Start of Block
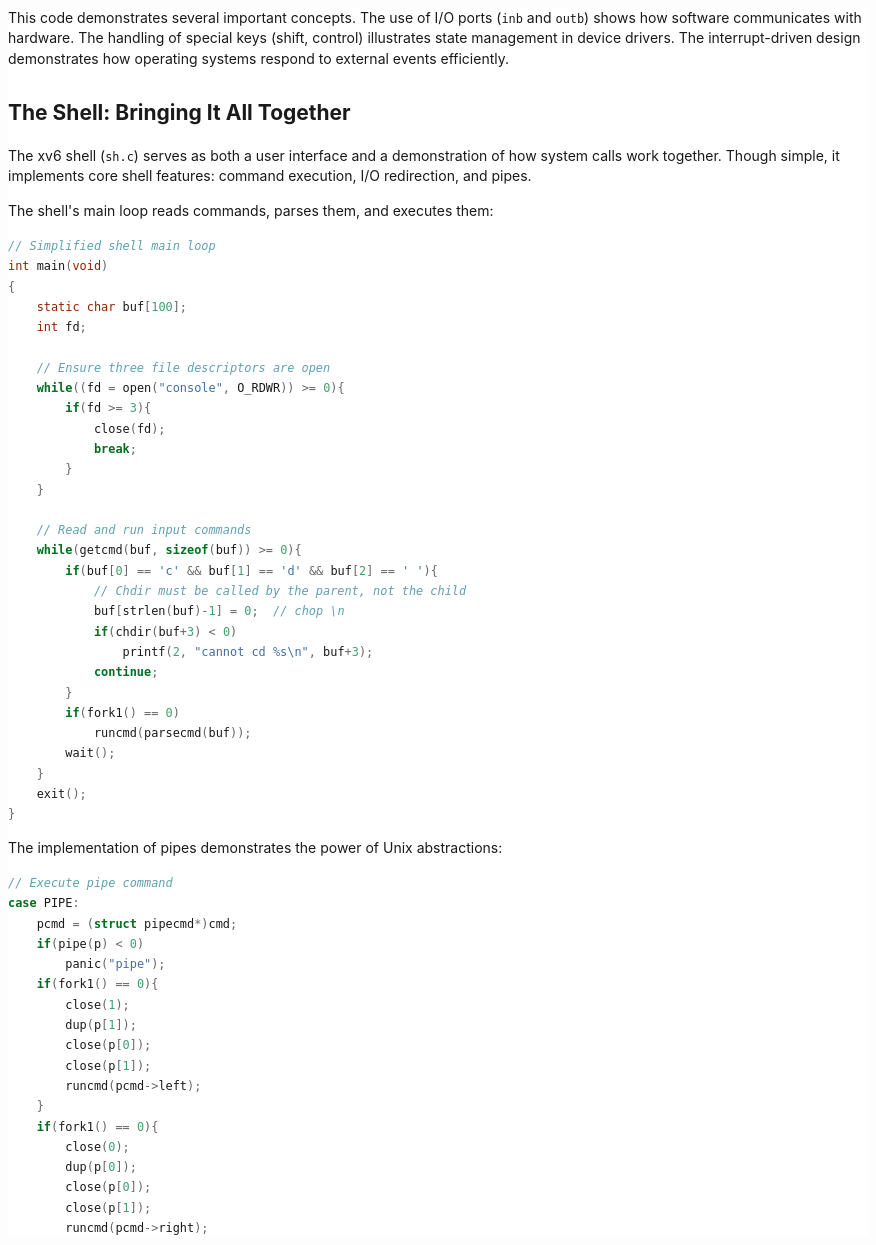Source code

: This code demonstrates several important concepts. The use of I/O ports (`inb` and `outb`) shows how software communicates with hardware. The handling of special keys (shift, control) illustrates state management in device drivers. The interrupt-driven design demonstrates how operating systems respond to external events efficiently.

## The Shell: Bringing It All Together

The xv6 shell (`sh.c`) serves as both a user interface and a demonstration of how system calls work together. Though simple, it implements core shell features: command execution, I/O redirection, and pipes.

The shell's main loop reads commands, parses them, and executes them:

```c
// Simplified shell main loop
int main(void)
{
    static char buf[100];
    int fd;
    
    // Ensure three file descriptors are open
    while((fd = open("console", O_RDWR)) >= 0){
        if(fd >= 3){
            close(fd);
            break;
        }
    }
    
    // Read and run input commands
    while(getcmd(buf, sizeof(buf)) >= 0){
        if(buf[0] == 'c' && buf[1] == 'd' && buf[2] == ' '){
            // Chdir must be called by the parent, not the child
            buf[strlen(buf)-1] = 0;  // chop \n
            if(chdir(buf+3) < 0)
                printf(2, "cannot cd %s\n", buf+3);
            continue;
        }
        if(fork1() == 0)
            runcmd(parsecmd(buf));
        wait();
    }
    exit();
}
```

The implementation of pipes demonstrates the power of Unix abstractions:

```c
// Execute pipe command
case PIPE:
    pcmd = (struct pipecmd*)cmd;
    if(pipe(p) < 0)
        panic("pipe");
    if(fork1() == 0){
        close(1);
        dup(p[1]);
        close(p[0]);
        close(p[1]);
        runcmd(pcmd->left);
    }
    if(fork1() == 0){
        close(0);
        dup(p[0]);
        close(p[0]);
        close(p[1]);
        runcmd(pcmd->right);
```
End of Block
Start of Block
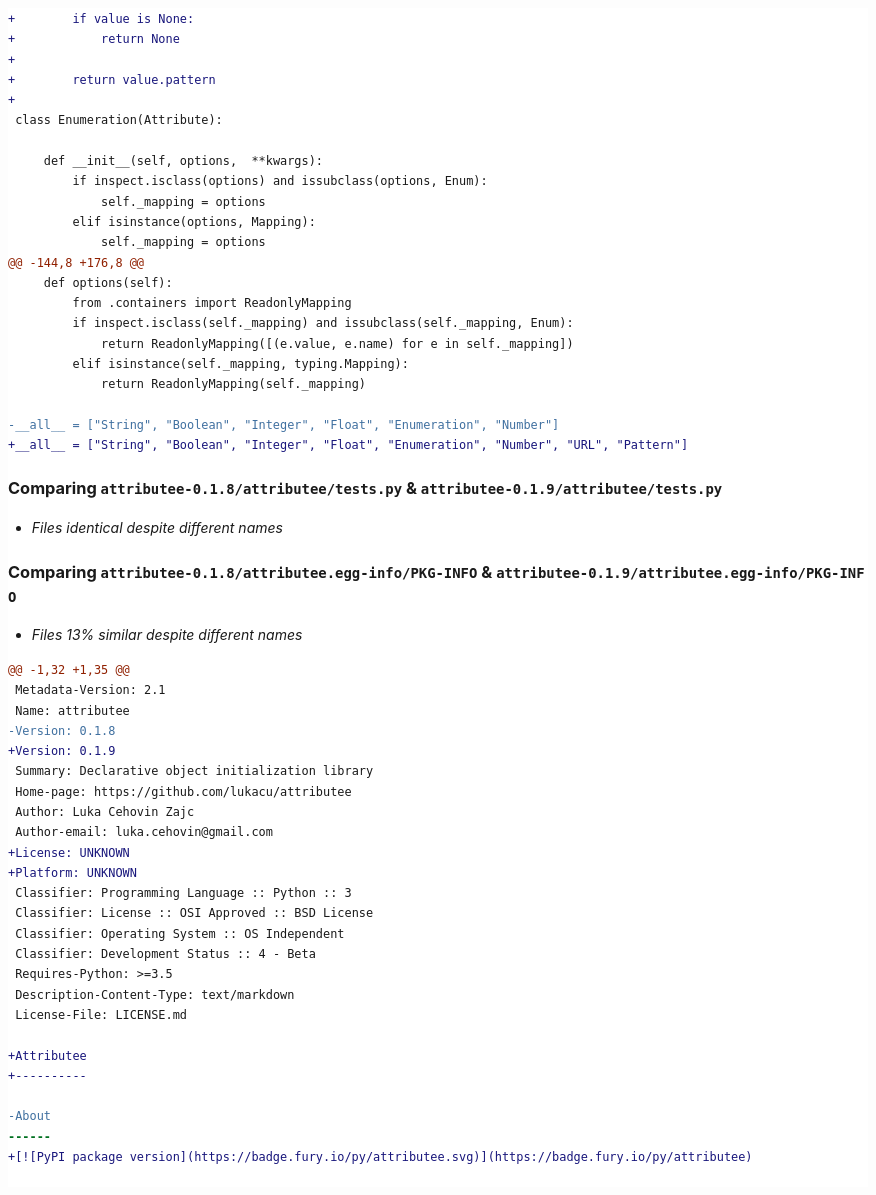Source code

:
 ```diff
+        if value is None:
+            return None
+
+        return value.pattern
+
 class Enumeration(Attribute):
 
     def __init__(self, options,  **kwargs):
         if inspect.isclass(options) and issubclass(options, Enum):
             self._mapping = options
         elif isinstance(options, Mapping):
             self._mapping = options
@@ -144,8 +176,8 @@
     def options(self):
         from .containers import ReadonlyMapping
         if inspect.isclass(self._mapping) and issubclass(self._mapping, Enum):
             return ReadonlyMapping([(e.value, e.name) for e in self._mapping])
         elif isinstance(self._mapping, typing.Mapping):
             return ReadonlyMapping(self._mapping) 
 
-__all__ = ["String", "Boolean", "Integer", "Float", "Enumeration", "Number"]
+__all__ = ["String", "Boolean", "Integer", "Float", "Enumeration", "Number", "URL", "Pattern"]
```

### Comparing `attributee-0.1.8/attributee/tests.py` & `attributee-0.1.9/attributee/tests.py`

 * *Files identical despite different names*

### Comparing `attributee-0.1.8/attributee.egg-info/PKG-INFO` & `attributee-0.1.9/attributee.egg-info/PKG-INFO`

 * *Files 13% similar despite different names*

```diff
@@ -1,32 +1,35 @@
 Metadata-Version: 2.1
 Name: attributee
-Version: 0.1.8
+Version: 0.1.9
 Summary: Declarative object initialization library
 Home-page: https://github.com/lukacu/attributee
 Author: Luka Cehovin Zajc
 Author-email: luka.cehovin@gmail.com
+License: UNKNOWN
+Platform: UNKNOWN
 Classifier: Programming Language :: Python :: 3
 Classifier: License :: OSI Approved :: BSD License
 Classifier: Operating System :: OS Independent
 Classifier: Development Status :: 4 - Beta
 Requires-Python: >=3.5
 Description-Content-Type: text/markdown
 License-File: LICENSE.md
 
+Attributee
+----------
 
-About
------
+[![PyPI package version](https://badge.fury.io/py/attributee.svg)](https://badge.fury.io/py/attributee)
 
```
End of Block
Start of Block
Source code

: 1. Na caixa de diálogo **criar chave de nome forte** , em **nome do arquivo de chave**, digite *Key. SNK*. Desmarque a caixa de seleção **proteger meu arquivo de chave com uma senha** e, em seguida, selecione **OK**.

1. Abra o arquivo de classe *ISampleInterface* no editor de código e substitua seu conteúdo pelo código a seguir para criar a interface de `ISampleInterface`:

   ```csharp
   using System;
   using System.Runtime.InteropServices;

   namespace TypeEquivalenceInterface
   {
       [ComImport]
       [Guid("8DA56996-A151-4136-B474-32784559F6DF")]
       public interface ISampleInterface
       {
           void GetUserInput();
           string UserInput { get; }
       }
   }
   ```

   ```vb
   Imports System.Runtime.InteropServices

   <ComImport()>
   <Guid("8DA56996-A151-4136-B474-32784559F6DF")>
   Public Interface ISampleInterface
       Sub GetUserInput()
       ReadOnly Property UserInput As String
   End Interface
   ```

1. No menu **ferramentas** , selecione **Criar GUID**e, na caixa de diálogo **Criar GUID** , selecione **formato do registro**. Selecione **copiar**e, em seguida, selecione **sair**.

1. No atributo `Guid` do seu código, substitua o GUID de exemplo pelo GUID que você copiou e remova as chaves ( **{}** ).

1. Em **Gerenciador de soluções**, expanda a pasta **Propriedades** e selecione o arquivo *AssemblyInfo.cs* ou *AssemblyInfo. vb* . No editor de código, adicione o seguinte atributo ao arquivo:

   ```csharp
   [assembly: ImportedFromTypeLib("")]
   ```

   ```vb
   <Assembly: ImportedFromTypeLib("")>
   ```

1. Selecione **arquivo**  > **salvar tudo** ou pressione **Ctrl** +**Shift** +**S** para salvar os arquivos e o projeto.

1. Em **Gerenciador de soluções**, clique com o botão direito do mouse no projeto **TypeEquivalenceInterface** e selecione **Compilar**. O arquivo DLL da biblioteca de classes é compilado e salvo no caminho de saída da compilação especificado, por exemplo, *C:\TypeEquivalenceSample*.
End of Block
• WORK TO BE COMPLETED
In the material, count each line that holds the string "open", and report only how many there are.

• SOLUTION TO THIS EXERCISE
2